La metáfora se infiltró en la lingüística a través de la antropología, donde Edmund Leach la utilizó para criticar el enfoque de Radcliffe-Brown en el análisis comparativo de estructuras sociales, considerándolo una simple clasificación sin una comprensión más profunda. Posteriormente, lingüistas influenciados por Noam Chomsky la adoptaron para descalificar los métodos descriptivos de Bloomfield, considerándolos superficiales y carentes de una teoría subyacente. David DeCamp popularizó el término en este contexto, criticando la sociolingüística como una etapa pre-teórica de "colección de mariposas", enfatizando la necesidad de una teoría formal para interpretar los datos empíricos.

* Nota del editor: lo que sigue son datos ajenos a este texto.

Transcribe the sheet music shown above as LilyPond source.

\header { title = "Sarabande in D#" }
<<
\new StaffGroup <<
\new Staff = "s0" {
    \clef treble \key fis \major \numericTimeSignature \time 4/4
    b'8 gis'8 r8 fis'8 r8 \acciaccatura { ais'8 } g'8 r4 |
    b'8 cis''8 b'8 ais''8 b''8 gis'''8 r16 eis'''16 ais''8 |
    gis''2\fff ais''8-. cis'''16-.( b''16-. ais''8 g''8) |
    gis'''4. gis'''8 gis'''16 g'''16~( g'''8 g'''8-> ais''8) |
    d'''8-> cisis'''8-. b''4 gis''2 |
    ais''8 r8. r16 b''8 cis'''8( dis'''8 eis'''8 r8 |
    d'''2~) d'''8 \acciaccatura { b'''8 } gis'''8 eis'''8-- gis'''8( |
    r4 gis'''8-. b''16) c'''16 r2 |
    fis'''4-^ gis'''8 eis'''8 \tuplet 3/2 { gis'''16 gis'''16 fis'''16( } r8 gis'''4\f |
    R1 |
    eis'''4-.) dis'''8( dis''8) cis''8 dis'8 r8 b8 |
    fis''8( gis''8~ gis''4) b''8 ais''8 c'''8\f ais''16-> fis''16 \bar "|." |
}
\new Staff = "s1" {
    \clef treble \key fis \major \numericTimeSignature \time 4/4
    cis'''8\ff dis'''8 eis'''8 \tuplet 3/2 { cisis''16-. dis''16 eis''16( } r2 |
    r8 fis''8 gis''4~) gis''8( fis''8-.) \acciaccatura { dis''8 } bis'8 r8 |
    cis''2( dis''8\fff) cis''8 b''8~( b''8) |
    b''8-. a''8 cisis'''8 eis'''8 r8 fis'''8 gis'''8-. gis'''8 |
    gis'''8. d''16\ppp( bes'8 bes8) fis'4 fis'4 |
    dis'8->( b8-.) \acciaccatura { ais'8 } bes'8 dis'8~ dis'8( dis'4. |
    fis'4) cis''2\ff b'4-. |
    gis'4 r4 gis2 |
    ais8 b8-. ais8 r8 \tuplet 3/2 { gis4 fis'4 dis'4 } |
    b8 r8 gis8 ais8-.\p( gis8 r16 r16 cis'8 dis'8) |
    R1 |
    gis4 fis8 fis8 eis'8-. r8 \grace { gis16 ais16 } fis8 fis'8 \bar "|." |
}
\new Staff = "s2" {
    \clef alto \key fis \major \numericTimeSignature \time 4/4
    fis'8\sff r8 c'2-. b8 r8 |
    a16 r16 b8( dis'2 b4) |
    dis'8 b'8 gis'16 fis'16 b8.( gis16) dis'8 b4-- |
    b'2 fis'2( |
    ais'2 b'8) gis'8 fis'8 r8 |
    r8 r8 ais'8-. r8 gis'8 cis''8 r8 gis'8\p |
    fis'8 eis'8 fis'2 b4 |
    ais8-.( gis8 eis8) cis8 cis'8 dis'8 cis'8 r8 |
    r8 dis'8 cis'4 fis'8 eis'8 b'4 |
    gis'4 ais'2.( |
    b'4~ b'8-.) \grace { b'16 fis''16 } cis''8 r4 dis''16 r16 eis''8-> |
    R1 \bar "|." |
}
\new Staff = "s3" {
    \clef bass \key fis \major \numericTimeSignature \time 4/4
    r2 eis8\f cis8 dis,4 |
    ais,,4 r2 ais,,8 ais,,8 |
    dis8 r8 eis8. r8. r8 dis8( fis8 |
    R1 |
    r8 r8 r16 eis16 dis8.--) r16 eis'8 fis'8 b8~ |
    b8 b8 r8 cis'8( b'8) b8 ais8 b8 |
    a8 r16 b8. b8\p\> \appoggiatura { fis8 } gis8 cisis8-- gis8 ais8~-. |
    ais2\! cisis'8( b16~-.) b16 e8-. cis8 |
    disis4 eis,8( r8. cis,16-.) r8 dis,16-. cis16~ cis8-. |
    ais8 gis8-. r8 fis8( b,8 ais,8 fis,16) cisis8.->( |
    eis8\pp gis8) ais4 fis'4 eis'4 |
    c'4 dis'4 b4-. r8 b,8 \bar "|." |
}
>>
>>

Aunque la crítica implicaba una falta de rigor o profundidad, la metáfora se extendió más allá de la lingüística, llegando incluso a la biología, donde Theodosius Dobzhansky, irónicamente un coleccionista de mariposas, se burló de la idea de que solo la biología molecular fuera “ciencia seria”. Dobzhansky argumentó que la observación y la catalogación, aunque valiosas, no eran suficientes por sí solas.
En esencia, la metáfora de la "colección de mariposas" representa una tensión entre la descripción detallada y la búsqueda de principios explicativos en la investigación científica. Si bien la recopilación de datos es crucial, la crítica subyacente es que debe ir acompañada de un marco teórico sólido para avanzar en el conocimiento.